THE assault by prison guards on some of the 67 “mercenaries” jailed at Chikurubi Maximum Prison throws a spotlight on inhuman treatment that prisoners are subjected to in the country’s prisons.
During the six months that the “soldiers of fortune” have been remanded at Chikurubi Maximum Security Prison, they have experienced an appalling existence in a prison that breaches every international human rights convention and many national statutes.
It is alleged that the 12 prison officers, who appeared in court last Friday, jointly charged in common cause, assaulted the suspects using open hands and batons. They are alleged to have forced the suspects to remove their clothes before assaulting them.
The men were berated by the officers as having “superior-being” attitudes. In their court testimonies the suspects said the officers constantly yelled at them. During the Heroes and Defence Forces holidays, prison authorities allegedly confiscated their parcels that had been legally admitted into the prison.
Prison sources said the ill-treatment of prisoners was generally prevalent in all of the country’s 41 jails. They said the situation was exacerbated by the severe shortage of food that has resulted in prisoners missing some meals. The Independent was told that the situation was equally serious in remand prisons. People with relatives remanded in custody were being asked to bring them meals, as there was no food to cater for the swelling numbers of people remanded in custody everyday. The officers said suspects in remand prisons were being served a single meal a day.
Both the prisons and the remand prisons were said to be struggling to cope financially and prisoners were being forced to supply their own soap, toothpaste and other toiletries, all of which are supposed to be supplied by the state.
It was not possible to obtain comment from the Zimbabwe Prison Service public relations officer Elizabeth Banda as she was said to be out. Calls to her mobile phone went unanswered.

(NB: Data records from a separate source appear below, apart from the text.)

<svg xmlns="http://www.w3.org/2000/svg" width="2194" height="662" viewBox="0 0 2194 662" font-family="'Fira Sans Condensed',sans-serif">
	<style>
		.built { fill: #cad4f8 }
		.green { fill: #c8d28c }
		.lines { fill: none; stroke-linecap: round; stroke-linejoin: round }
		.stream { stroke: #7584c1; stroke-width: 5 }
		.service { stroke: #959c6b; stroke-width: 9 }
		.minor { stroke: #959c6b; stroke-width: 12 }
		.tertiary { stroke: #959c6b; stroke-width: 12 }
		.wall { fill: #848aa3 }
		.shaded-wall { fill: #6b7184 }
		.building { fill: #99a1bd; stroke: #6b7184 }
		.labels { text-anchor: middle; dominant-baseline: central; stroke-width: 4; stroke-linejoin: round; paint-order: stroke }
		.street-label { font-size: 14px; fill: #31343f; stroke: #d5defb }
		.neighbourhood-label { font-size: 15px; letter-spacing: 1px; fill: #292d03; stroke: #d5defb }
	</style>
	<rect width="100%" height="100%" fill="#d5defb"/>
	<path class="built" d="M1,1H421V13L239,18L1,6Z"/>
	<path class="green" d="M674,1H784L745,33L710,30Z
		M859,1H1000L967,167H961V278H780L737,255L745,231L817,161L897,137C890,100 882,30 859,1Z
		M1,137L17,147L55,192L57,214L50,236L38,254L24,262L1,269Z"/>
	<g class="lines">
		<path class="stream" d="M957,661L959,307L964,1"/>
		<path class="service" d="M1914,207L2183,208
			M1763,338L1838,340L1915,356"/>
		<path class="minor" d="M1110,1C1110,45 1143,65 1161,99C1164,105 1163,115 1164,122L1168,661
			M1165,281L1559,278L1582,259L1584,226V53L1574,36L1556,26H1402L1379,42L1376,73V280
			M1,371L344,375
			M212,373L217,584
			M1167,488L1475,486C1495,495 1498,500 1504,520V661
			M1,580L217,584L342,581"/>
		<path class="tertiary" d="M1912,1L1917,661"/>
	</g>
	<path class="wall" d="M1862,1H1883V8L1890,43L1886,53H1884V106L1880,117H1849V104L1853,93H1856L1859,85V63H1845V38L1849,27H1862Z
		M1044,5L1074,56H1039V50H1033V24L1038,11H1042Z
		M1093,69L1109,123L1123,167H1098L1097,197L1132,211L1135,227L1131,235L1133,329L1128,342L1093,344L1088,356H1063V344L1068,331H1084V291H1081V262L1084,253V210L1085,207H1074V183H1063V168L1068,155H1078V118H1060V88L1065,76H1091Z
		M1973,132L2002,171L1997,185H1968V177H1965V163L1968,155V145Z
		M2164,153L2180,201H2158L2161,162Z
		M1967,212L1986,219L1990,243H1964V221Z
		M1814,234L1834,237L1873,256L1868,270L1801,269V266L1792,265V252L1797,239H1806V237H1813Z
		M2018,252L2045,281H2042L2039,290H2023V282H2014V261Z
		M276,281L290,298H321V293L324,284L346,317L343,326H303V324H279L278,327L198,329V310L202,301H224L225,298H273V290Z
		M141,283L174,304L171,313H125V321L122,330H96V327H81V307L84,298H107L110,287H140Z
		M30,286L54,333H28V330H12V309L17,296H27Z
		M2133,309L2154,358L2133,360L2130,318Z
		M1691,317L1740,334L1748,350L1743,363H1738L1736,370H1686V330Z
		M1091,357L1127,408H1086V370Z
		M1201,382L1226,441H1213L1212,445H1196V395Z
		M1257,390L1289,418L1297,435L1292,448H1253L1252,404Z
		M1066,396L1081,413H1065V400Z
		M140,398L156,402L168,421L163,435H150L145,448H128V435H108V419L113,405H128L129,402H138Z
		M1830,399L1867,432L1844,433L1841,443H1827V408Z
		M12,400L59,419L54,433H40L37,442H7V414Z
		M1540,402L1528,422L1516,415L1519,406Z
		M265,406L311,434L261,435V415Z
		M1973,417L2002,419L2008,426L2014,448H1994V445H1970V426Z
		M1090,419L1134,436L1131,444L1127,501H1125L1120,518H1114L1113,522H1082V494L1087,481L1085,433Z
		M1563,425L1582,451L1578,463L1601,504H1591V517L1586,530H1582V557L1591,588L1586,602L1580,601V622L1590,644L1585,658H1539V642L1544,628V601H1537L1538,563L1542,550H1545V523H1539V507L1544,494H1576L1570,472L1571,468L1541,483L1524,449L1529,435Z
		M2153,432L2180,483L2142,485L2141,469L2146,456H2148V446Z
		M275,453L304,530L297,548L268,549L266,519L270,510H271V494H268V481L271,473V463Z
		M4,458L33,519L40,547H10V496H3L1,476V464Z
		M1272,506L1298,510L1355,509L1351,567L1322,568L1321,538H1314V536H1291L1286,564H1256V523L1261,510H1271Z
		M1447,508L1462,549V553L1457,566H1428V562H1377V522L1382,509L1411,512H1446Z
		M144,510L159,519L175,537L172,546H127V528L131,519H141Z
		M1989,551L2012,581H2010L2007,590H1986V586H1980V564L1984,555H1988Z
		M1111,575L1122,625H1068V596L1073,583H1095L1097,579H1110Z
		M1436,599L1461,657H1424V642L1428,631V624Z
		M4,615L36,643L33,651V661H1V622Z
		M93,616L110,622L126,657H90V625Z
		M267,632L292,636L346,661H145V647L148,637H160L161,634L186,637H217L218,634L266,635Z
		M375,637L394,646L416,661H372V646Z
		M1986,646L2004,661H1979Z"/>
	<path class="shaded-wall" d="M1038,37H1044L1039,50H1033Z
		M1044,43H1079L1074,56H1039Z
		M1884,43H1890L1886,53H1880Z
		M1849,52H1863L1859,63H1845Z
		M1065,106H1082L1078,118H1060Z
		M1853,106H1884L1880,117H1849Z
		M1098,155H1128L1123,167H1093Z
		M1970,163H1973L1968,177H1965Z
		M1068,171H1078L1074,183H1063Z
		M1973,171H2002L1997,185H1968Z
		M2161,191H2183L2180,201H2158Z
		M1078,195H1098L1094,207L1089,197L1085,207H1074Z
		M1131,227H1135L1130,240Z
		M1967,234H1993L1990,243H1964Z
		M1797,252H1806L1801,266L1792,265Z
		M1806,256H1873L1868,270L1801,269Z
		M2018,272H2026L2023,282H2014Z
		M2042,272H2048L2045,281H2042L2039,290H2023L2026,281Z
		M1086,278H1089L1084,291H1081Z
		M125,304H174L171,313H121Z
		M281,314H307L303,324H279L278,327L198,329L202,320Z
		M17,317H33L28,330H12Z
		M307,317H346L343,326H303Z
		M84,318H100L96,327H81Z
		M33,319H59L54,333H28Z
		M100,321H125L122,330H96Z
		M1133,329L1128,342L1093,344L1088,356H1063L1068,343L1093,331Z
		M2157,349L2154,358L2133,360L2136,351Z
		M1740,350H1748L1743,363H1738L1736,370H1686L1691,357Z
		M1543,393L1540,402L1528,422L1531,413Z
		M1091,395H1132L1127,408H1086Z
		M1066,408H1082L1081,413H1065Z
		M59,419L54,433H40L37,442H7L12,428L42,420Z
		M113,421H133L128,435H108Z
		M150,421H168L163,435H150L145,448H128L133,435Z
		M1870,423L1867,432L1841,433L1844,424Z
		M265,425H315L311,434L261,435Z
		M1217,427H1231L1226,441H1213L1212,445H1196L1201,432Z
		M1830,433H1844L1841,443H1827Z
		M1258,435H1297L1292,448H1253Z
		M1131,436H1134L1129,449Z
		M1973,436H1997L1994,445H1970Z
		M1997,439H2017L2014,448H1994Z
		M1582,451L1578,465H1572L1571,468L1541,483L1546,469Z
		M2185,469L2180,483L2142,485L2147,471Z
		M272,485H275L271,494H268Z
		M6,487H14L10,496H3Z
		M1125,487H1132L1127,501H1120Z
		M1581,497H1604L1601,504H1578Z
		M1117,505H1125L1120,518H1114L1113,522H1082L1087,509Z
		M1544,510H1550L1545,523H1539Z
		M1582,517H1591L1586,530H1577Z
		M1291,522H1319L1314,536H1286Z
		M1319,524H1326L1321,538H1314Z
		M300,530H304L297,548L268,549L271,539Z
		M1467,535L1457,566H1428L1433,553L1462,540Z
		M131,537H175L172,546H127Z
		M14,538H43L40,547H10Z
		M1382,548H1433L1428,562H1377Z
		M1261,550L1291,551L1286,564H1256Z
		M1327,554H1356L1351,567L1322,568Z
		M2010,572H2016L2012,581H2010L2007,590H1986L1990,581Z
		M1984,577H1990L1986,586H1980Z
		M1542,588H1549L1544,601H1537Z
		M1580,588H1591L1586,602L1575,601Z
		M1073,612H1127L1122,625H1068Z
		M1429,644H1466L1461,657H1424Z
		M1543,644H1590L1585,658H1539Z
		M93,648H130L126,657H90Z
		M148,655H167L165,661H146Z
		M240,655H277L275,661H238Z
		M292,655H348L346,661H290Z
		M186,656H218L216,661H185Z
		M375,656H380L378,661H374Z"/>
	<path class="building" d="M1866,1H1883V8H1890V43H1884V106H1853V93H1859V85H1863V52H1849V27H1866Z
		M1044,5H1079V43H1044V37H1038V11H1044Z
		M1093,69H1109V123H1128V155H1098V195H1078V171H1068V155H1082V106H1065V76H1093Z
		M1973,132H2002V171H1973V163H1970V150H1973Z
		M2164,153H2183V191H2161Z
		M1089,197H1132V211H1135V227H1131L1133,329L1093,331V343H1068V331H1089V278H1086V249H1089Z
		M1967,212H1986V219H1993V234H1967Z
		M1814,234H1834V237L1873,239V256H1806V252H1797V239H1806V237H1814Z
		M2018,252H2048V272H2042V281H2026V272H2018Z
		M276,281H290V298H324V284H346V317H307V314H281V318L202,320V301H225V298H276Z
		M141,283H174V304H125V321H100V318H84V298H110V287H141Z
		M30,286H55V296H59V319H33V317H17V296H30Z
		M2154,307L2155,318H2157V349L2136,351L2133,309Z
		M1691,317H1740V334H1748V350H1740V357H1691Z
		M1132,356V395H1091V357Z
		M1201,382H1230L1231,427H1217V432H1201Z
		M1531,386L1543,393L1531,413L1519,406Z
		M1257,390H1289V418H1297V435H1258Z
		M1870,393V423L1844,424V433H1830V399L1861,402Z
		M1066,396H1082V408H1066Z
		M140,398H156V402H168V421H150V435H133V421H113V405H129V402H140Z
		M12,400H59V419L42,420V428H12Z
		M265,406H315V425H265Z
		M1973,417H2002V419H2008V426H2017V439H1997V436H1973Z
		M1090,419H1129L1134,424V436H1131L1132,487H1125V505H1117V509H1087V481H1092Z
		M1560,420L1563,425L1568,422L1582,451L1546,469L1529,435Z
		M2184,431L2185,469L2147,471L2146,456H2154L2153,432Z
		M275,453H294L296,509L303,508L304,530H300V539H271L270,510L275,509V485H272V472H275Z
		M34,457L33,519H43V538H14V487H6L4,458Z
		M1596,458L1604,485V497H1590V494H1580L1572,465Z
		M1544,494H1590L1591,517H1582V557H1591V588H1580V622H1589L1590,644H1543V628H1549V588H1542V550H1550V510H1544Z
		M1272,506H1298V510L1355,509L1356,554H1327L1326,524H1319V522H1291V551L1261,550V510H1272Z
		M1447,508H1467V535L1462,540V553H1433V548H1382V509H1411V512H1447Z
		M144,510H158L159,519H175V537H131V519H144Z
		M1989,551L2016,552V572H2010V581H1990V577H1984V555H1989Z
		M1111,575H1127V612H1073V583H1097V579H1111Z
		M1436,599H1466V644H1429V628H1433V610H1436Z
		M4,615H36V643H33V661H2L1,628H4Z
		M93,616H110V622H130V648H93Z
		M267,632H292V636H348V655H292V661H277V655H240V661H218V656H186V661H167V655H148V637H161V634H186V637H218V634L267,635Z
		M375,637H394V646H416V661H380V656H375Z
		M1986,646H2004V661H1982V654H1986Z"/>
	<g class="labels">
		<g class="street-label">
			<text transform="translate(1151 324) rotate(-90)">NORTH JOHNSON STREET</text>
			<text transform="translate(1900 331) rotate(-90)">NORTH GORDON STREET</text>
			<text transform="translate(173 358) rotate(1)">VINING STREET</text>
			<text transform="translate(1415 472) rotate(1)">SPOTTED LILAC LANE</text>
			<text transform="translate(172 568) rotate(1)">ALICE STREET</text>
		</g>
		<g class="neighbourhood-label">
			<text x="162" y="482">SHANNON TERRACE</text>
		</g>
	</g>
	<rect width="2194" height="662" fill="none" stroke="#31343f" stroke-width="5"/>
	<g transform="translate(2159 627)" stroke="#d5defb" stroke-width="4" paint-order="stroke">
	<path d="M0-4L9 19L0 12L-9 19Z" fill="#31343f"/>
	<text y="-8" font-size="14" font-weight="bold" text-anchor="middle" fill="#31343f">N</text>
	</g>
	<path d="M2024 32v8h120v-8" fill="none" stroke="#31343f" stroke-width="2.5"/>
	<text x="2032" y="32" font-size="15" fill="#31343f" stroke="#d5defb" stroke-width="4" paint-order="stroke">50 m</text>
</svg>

Reports of homosexual activities also abound in the prisons as some long-serving prisoners were said to be luring newer inmates with food.
“The food crisis in prisons is fuelling homosexuality and with the threats posed by Aids, this is just a cocktail for disaster,” a prison officer said.
Three years ago there was a public uproar after government suggested that condoms be distributed to inmates. The idea was promptly discarded.
The officers said the prisons have become so overcrowded that inmates are literally “sleeping on top of each other”.
A recent parliamentary report stated that facilities designed to handle 16 000 inmates were now handling 25 000. There was a general amnesty last year that saw hundreds of prisoners being released countrywide through the presidential prerogative of mercy. But hardly a year down the line, the prisons are again full owing to the soaring crime rate.